About this exercise →
Beginning with the line that has "Identify the document", reproduce each remaining line of the data exactly, down to and including the last.

Data extracted from a collection
□ □ □ □ □ □ □

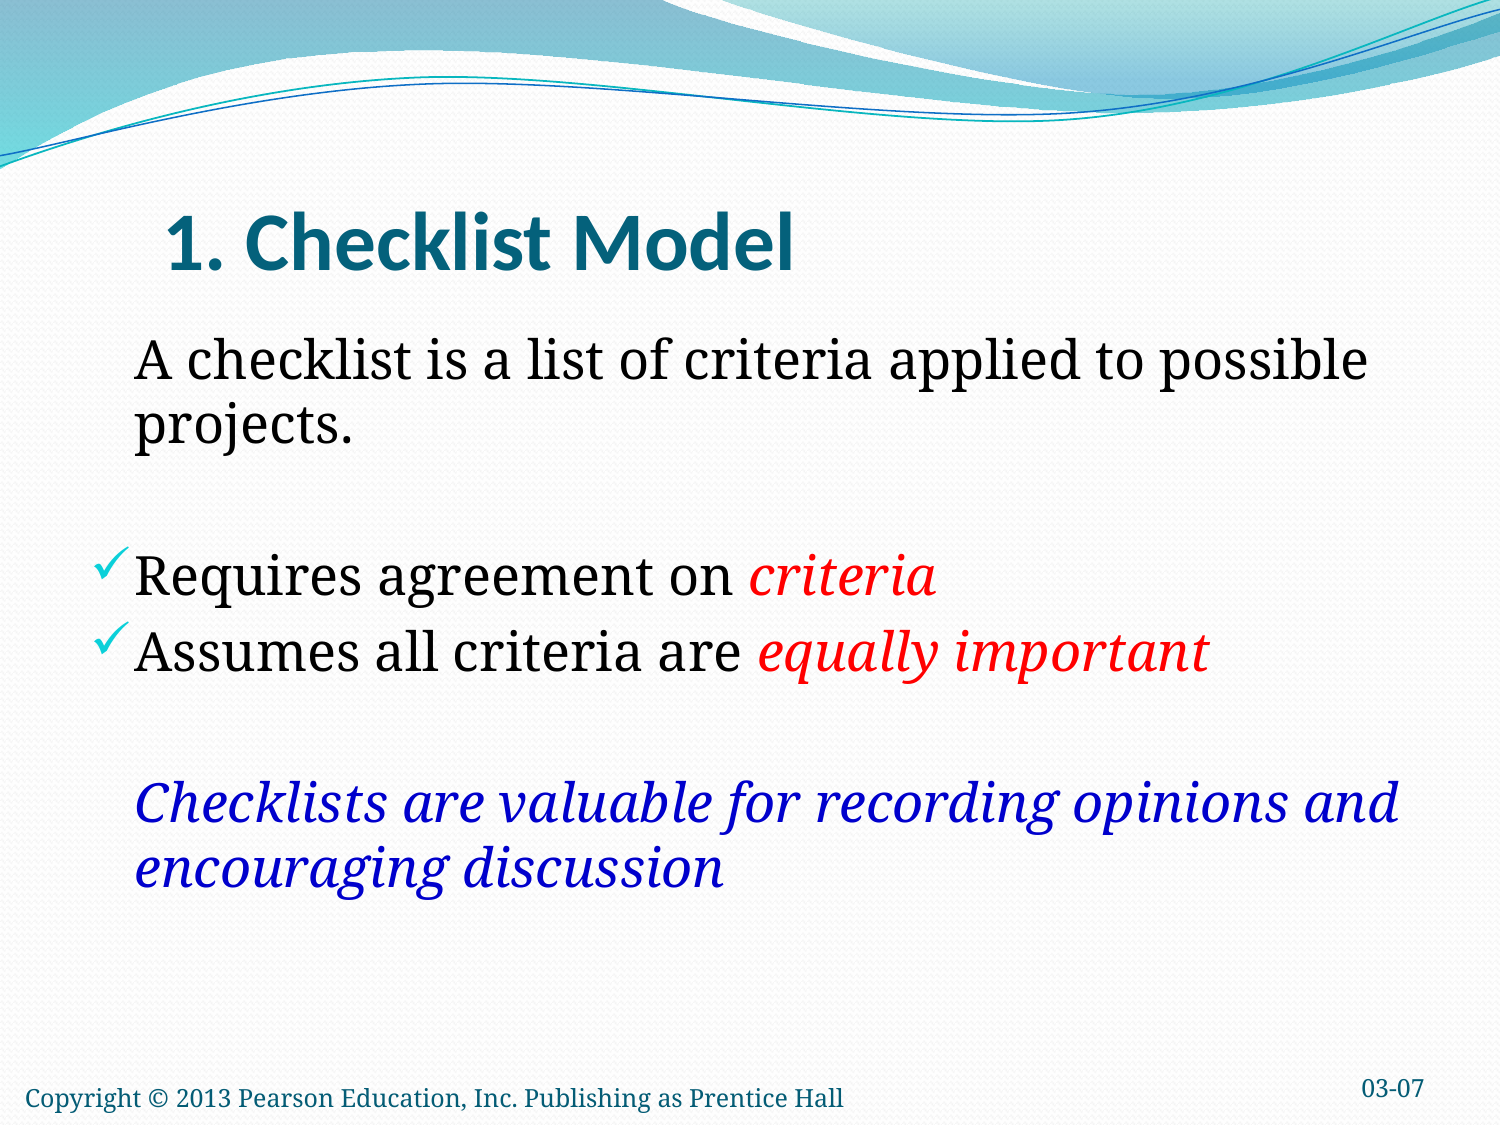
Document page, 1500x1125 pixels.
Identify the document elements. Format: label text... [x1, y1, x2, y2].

slide_number 03-07 [1299, 1042, 1425, 1103]
title 1. Checklist Model [162, 99, 938, 288]
list A checklist is a list of criteria applied to possible projects. Requires agreement on criteria Assumes all criteria are equally important Checklists are valuable for recording opinions and encouraging discussion [74, 317, 1426, 1038]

□ □ □ □ □ □ □

Finished task →
Identify the document elements. Format: label text... [x1, y1, x2, y2].

slide_number 03-07 [1299, 1042, 1425, 1103]
title 1. Checklist Model [162, 99, 938, 288]
list A checklist is a list of criteria applied to possible projects. Requires agreement on criteria Assumes all criteria are equally important Checklists are valuable for recording opinions and encouraging discussion [74, 317, 1426, 1038]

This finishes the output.